::: Study text :::

= Masters W65 discus world record progression =

Masters W65 discus world record progression is the progression of world record improvements of the discus W65 division of Masters athletics. Records must be set in properly conducted, official competitions under the standing IAAF rules unless modified by World Masters Athletics.

The W65 division consists of female athletes who have reached the age of 65 but have not yet reached the age of 70, so exactly from their 65th birthday to the day before their 70th birthday. The W65 division throws exactly the same 1 kg implement as the Open division.

::: Information shown :::

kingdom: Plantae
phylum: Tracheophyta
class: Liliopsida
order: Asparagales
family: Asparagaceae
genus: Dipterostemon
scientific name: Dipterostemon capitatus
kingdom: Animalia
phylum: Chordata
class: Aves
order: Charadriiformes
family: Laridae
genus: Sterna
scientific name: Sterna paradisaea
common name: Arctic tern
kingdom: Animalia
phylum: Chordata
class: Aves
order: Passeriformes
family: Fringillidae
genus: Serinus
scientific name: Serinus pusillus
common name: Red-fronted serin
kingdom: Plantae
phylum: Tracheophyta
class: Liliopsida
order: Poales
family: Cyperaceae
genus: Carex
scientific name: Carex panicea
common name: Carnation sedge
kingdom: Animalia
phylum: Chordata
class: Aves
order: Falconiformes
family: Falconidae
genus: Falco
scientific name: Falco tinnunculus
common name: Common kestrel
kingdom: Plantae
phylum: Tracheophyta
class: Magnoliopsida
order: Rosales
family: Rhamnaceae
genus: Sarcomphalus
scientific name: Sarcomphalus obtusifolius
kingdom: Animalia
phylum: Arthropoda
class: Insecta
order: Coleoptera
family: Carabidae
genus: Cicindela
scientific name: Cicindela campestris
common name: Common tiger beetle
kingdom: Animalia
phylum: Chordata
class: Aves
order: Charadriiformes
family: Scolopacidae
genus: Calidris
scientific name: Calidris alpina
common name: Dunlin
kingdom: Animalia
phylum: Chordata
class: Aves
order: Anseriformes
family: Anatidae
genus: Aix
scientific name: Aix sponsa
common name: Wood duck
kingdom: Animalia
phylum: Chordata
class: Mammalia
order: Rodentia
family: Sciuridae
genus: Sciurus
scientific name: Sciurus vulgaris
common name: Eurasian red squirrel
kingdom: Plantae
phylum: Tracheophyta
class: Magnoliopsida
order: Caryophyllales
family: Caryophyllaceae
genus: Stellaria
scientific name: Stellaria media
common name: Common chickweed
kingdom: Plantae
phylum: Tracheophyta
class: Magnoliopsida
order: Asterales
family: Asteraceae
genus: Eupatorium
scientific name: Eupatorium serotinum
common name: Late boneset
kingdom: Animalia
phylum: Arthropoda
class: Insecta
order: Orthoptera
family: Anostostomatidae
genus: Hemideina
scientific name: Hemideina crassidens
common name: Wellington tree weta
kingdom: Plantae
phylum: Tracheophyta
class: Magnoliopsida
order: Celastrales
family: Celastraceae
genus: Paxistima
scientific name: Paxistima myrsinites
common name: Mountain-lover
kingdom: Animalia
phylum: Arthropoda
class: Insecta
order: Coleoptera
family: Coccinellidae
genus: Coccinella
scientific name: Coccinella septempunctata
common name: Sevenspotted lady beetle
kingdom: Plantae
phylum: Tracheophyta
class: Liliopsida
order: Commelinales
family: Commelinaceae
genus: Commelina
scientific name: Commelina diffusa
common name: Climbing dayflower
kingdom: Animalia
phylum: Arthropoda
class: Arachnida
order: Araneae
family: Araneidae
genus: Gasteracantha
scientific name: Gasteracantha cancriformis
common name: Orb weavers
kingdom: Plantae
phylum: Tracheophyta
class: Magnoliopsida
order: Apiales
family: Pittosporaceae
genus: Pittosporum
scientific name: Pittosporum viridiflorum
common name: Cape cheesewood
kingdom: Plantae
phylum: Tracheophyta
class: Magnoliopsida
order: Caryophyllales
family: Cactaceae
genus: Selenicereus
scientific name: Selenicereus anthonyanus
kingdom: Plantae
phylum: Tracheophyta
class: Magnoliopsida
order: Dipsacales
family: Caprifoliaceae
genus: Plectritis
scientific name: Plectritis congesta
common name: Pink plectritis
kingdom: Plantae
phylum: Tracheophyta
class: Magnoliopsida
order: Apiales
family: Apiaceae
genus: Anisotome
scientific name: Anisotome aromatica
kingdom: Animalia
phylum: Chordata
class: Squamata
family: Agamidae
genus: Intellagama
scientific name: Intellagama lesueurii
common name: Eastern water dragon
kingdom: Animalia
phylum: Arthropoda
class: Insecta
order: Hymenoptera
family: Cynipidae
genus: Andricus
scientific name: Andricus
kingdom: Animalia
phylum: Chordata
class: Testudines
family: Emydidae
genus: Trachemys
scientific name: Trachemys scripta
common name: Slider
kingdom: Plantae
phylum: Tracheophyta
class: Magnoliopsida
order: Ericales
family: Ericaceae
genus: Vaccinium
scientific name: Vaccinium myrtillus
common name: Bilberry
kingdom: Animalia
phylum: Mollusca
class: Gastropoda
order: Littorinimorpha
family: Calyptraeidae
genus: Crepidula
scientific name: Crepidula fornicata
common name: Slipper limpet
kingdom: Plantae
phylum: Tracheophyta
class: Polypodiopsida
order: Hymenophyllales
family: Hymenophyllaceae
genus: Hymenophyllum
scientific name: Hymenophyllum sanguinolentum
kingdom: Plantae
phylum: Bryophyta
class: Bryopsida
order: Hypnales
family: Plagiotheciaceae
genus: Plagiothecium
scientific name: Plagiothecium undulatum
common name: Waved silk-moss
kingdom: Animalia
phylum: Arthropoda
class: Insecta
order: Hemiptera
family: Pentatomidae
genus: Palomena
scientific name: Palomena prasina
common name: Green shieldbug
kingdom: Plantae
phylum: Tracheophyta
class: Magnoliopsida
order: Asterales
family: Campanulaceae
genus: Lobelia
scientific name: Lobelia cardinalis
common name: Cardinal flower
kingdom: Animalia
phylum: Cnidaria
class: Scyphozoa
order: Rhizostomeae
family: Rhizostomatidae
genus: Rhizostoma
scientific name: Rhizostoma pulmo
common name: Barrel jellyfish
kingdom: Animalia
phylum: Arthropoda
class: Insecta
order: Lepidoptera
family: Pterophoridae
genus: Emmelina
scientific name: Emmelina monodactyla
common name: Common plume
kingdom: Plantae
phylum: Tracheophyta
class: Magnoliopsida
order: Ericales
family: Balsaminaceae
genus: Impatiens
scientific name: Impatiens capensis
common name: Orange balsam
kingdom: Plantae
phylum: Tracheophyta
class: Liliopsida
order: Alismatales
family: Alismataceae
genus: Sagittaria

:::

- Assigned task: Print the full text on the Masters W65 discus world record progression word for word. The data has no connection to the text on the Masters W65 discus record progression.

- Reply:
= Masters W65 discus world record progression =

Masters W65 discus world record progression is the progression of world record improvements of the discus W65 division of Masters athletics. Records must be set in properly conducted, official competitions under the standing IAAF rules unless modified by World Masters Athletics.

The W65 division consists of female athletes who have reached the age of 65 but have not yet reached the age of 70, so exactly from their 65th birthday to the day before their 70th birthday. The W65 division throws exactly the same 1 kg implement as the Open division.